Texto de origen ->
Que el fútbol es un sofisma de distracción lo sé. Que exacerba los ánimos y despierta las pasiones más bajas también lo sé. Que no logramos asimilar una victoria y mucho menos una derrota, también lo sé. Que es un negocio lucrativo para unos pocos, créanme, lo sé. Sin embargo, no por ello criticaré el fútbol para posar de intelectual, filósofo, lumbrera, pues me ha dado alegrías, me ha reconfortado en momentos difíciles y me ha distraído cuando lo que quiero es precisamente eso: distraerme.

Mi primer recuerdo de este deporte es el de mi papá saltando de la alegría por un gol de Freddy Rincón contra Alemania. No comprendí bien de qué se trataba, pero me fascinaba ver la euforia de mi padre. El segundo recuerdo es el de mi papá llegando fatigado de sus labores para jugarlo conmigo. Desde entonces empecé a asociar el fútbol con alegría, con convivencia pacífica, con diversión. Podría decir con Albert Camus: “todo cuanto sé con mayor certeza sobre la moral y las obligaciones de los hombres, se lo debo al fútbol”. Luego empecé a notar ciertas mezquindades en mí mismo y en los otros, para nada relacionadas con el deporte: egoísmo, intolerancia, violencia, poco altruismo, cero empatía con los demás.

Ejercicio escrito A ->
Copia sin cambios las filas desde la línea que contiene "order: Polypodiales" hasta la última fila, ambas incluidas.

Material del ejercicio ->

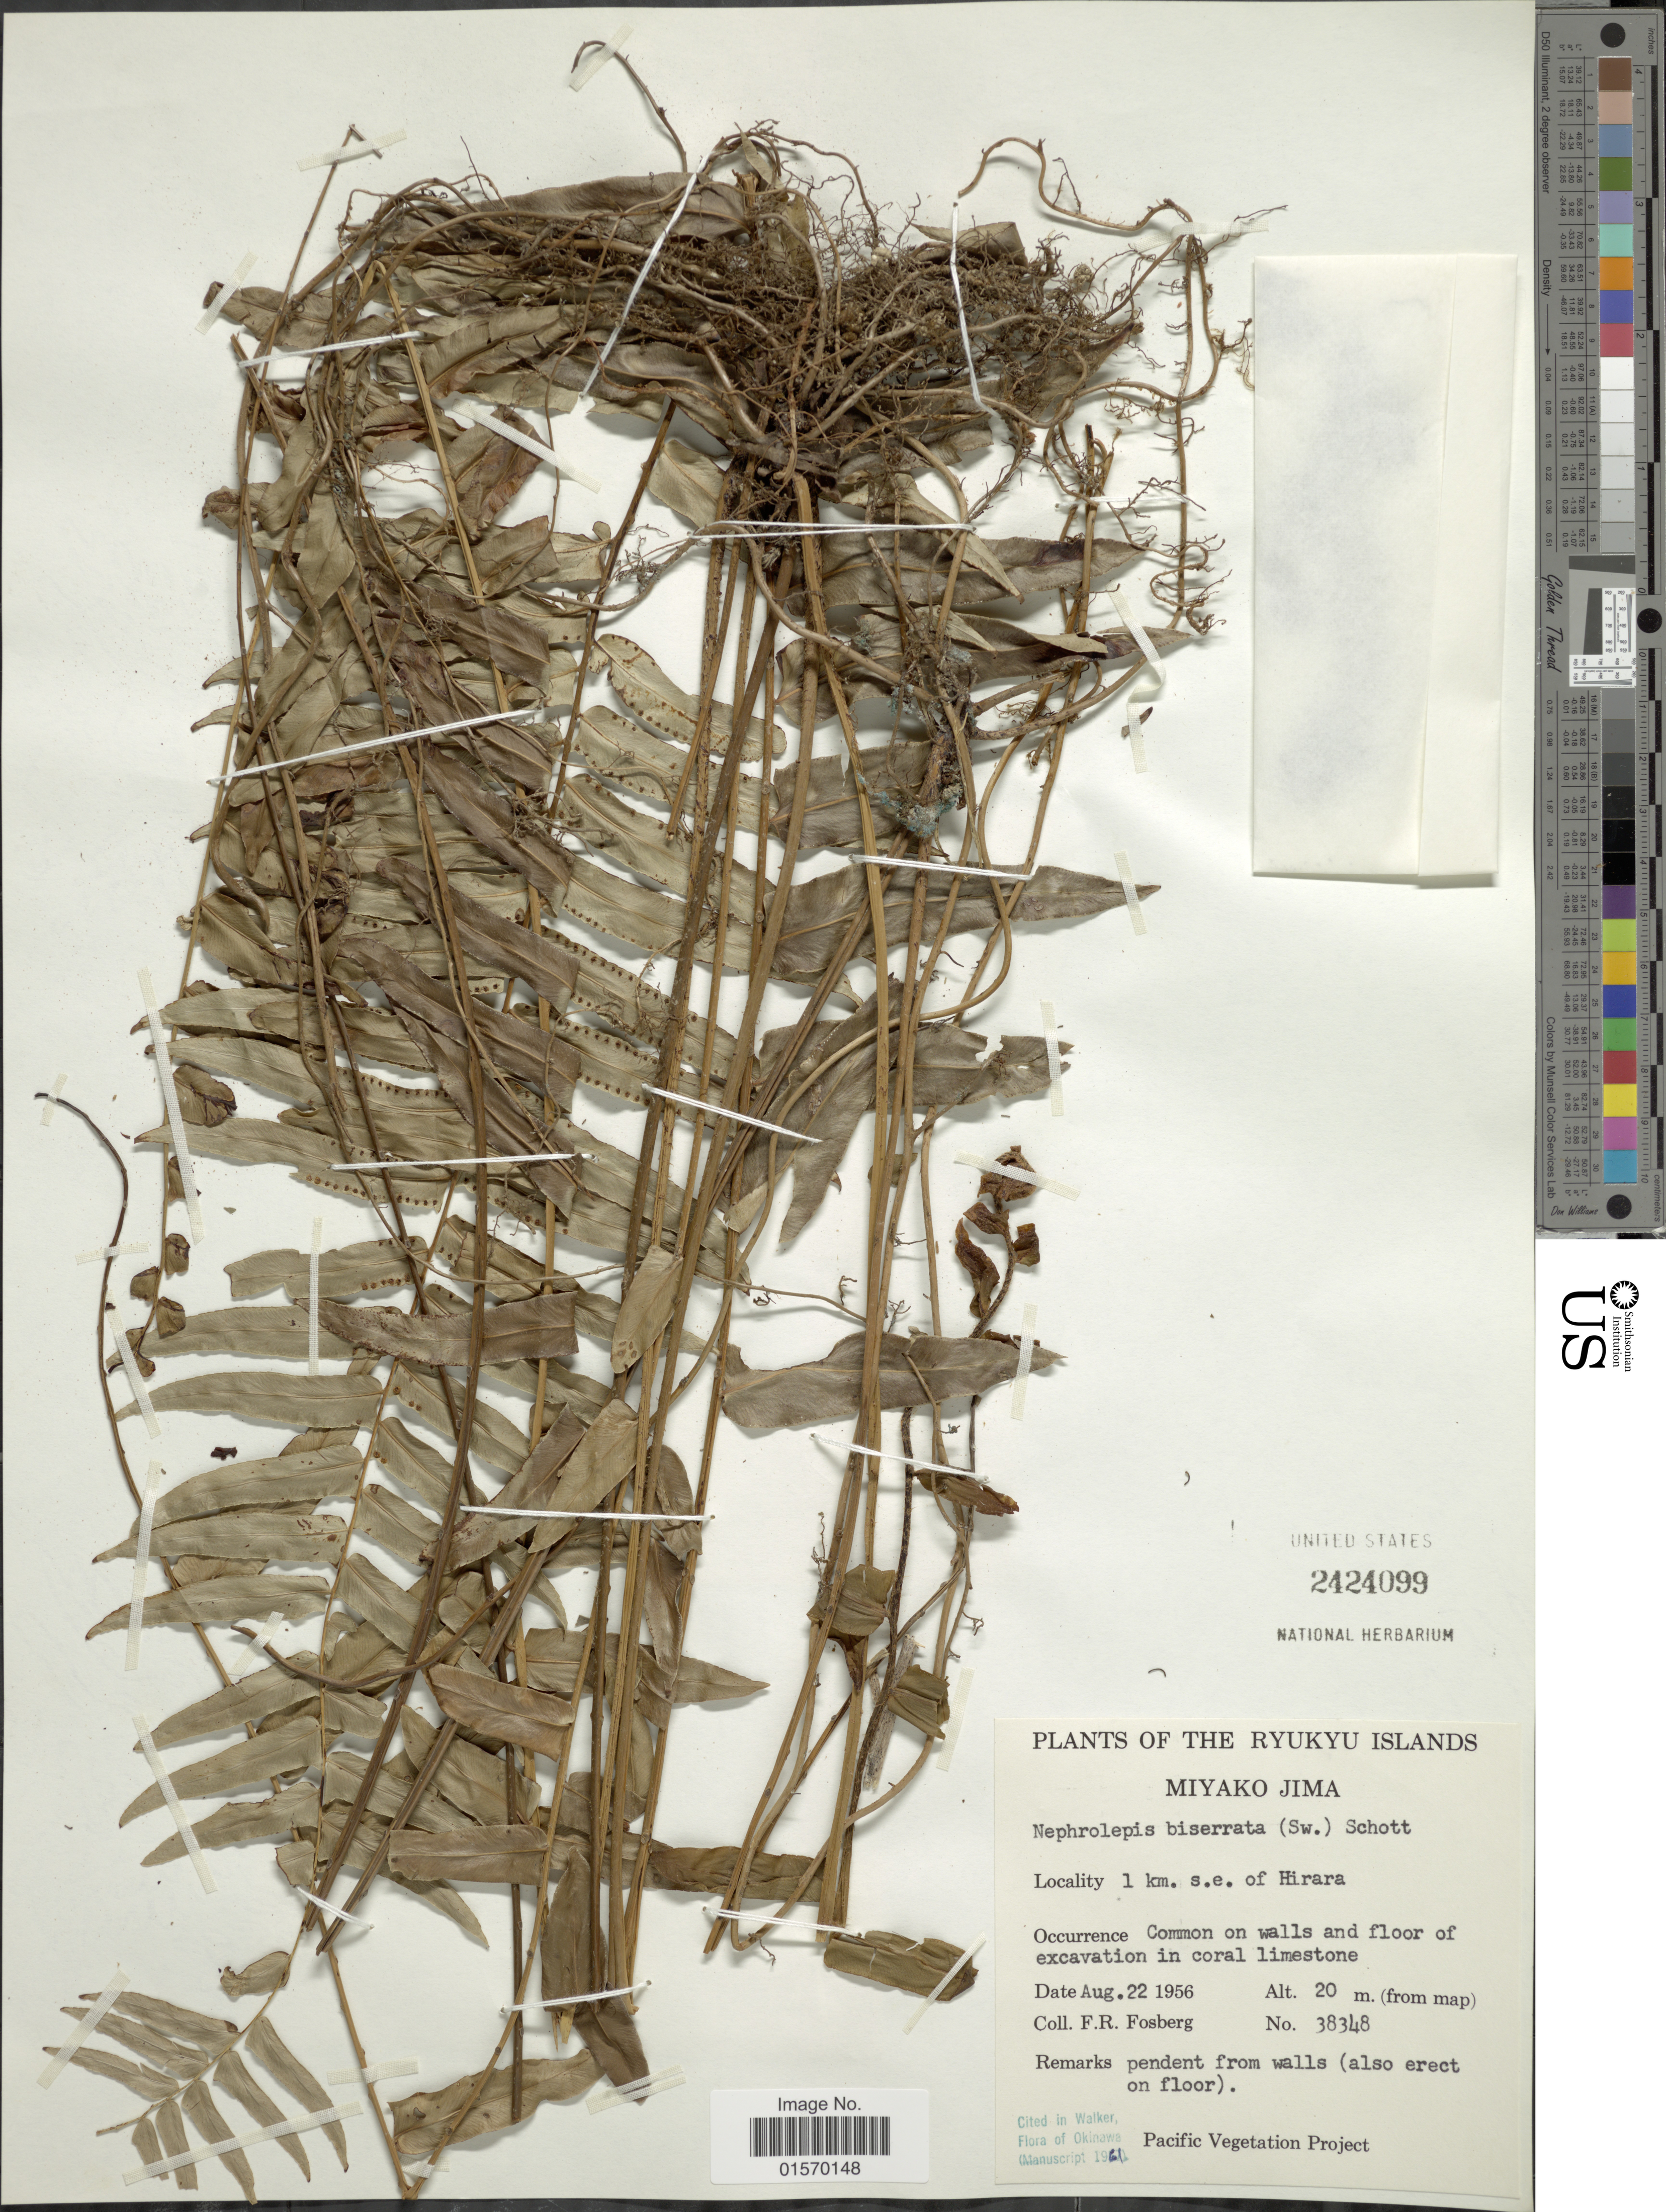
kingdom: Plantae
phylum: Tracheophyta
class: Polypodiopsida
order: Polypodiales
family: Nephrolepidaceae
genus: Nephrolepis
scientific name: Nephrolepis biserrata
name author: (Sw.) Schott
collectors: F. R. Fosberg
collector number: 38348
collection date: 1956-08-22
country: Japan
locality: The Ryukyu Islands. Miyako Jima. 1 km. s.e. of Hirara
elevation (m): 20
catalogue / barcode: US 2424099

Ejercicio escrito B ->
Extrae completo el texto sobre el fútbol, sin alterar ni una palabra.

Respuesta correcta A ->
order: Polypodiales
family: Nephrolepidaceae
genus: Nephrolepis
scientific name: Nephrolepis biserrata
name author: (Sw.) Schott
collectors: F. R. Fosberg
collector number: 38348
collection date: 1956-08-22
country: Japan
locality: The Ryukyu Islands. Miyako Jima. 1 km. s.e. of Hirara
elevation (m): 20
catalogue / barcode: US 2424099

Respuesta correcta B ->
Que el fútbol es un sofisma de distracción lo sé. Que exacerba los ánimos y despierta las pasiones más bajas también lo sé. Que no logramos asimilar una victoria y mucho menos una derrota, también lo sé. Que es un negocio lucrativo para unos pocos, créanme, lo sé. Sin embargo, no por ello criticaré el fútbol para posar de intelectual, filósofo, lumbrera, pues me ha dado alegrías, me ha reconfortado en momentos difíciles y me ha distraído cuando lo que quiero es precisamente eso: distraerme.

Mi primer recuerdo de este deporte es el de mi papá saltando de la alegría por un gol de Freddy Rincón contra Alemania. No comprendí bien de qué se trataba, pero me fascinaba ver la euforia de mi padre. El segundo recuerdo es el de mi papá llegando fatigado de sus labores para jugarlo conmigo. Desde entonces empecé a asociar el fútbol con alegría, con convivencia pacífica, con diversión. Podría decir con Albert Camus: “todo cuanto sé con mayor certeza sobre la moral y las obligaciones de los hombres, se lo debo al fútbol”. Luego empecé a notar ciertas mezquindades en mí mismo y en los otros, para nada relacionadas con el deporte: egoísmo, intolerancia, violencia, poco altruismo, cero empatía con los demás.